Plus que ses subordonnés, qui avaient encaissé la nouvelle sans broncher. À présent, ils avaient assez vu de ce qu'il pouvait faire pour savoir qu'il ne marchait pas aveuglément vers l'abattoir. Et en vérité, Kai ne parvenait pas à s'inquiéter beaucoup non plus. Pas contre une Magus, pas avec la force qu'il maniait actuellement.
Il avait franchi le quatrième Cercle, et ses structures de sort étaient plus affûtées, plus rapides, plus efficaces que jamais. La méthode d'éveil qu'il avait traversée lui avait donné une régénération de mana à la hauteur de celle de Veridia, du moins selon ses estimations. Elle pouvait avoir des réserves plus vastes, oui — mais avec le mana ambiant dans l'air, cet avantage compterait pour peu. Les duels de Mages étaient des affaires brèves, brutales — quelques minutes tout au plus — où le but était d'incapaciter, non d'échanger des coups jusqu'à l'épuisement.
Pourtant, la confiance n'excusait pas la complaisance. Même si le power-leveling n'était pas une option maintenant, la connaissance l'était. Et la connaissance était une arme qu'il pouvait affûter indéfiniment.
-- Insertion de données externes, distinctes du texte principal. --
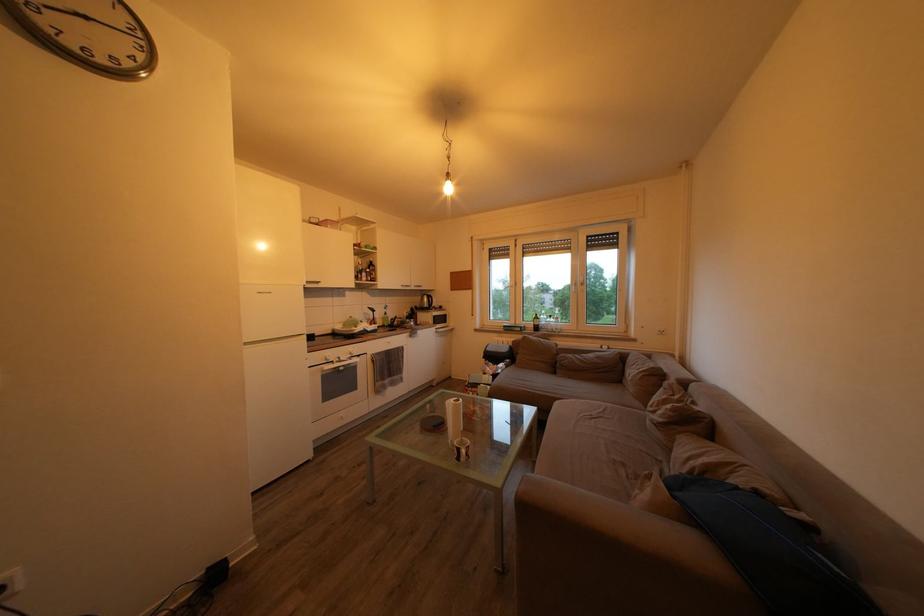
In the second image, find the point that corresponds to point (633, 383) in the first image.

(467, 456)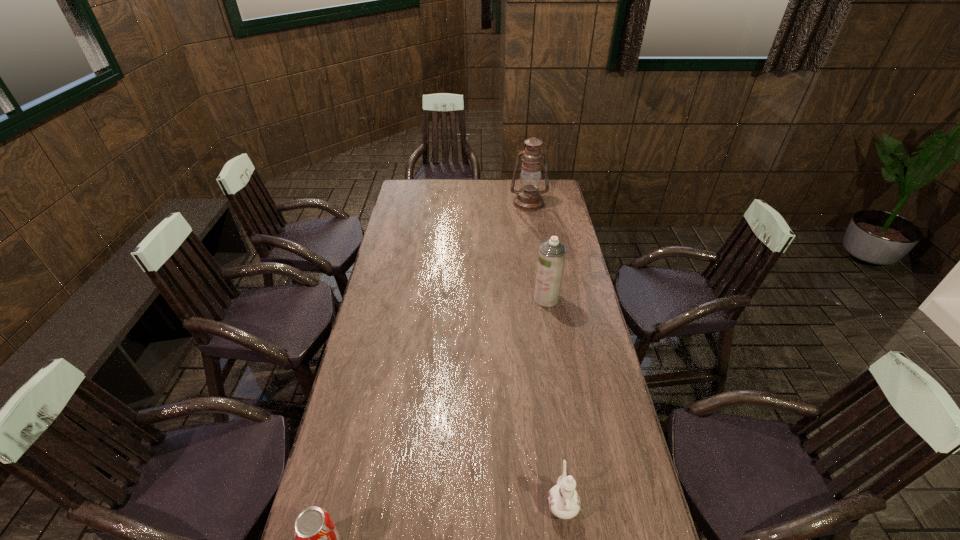
This screenshot has height=540, width=960. I want to click on object that is at the far edge, so click(x=528, y=198).

Image resolution: width=960 pixels, height=540 pixels. Find the location of `oil lamp that is at the right edge`. oil lamp that is at the right edge is located at coordinates (528, 198).

Where is `aerosol can situated at the right edge`? This screenshot has height=540, width=960. aerosol can situated at the right edge is located at coordinates (552, 253).

Where is `object situated at the far right corner`? This screenshot has height=540, width=960. object situated at the far right corner is located at coordinates (528, 198).

This screenshot has width=960, height=540. In the image, there is a desktop. In order to click on free region at the far edge in this screenshot , I will do `click(443, 197)`.

In the image, there is a desktop. At what (x,y) coordinates should I click in order to perform the action: click on vacant space at the left edge. Please return your answer as a coordinate pair (x, y). Looking at the image, I should click on (416, 246).

You are a GUI agent. You are given a task and a screenshot of the screen. Output one action in this format:
    pyautogui.click(x=<x>, y=<y>)
    Task: Click on the vacant space at the right edge of the desktop
    This screenshot has height=540, width=960.
    Given the screenshot: What is the action you would take?
    pyautogui.click(x=617, y=537)

Where is `vacant area at the far left corner`? The height and width of the screenshot is (540, 960). vacant area at the far left corner is located at coordinates (410, 185).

Les Guetteurs dans la capitale creusaient déjà le passé de chaque figure notable — ennemis potentiels inclus. D'un seul ordre, Kai fit mettre devant lui leurs découvertes sur Veridia. Des tomes de la bibliothèque de la Tour d'Archine, des archives poussiéreuses thésaurisées par des nobles, des anecdotes chuchotées parmi le peuple, voire des ballades à demi oubliées chantées par des bardes dans sa jeunesse.
Un portrait commença à se dessiner.
Veridia avait jadis été une Mage de guerre — son nom cousu dans l'histoire militaire du royaume sous plusieurs titres, le plus durable étant Sorcière du Ciel Nocturne. Elle s'était frayé un chemin vers le haut par la seule force, soumettant des bêtes dangereuses, remportant des duels contre quiconque osait la défier, et laissant derrière elle une traînée d'admirateurs et d'ennemis.
Elle avait de l'expérience — des montagnes. Les duels de Mages lui étaient aussi familiers que respirer, et c'était peut-être pour cela qu'elle avait eu l'assurance de le provoquer.
Mais elle n'en avait pas livré un depuis des ans.
Kai doutait que cela veuille dire qu'elle était rouillée. Une Magus ne rouille pas — elles s'adaptent, elles apprennent, et les dangereuses n'oublient jamais. Alors il continua de lire, tournant page après page, mémorisant les tactiques, notant ses sorts favoris et ses victoires.
Le duel était presque sur lui, et quand le moment viendrait, il avait l'intention d'être prêt.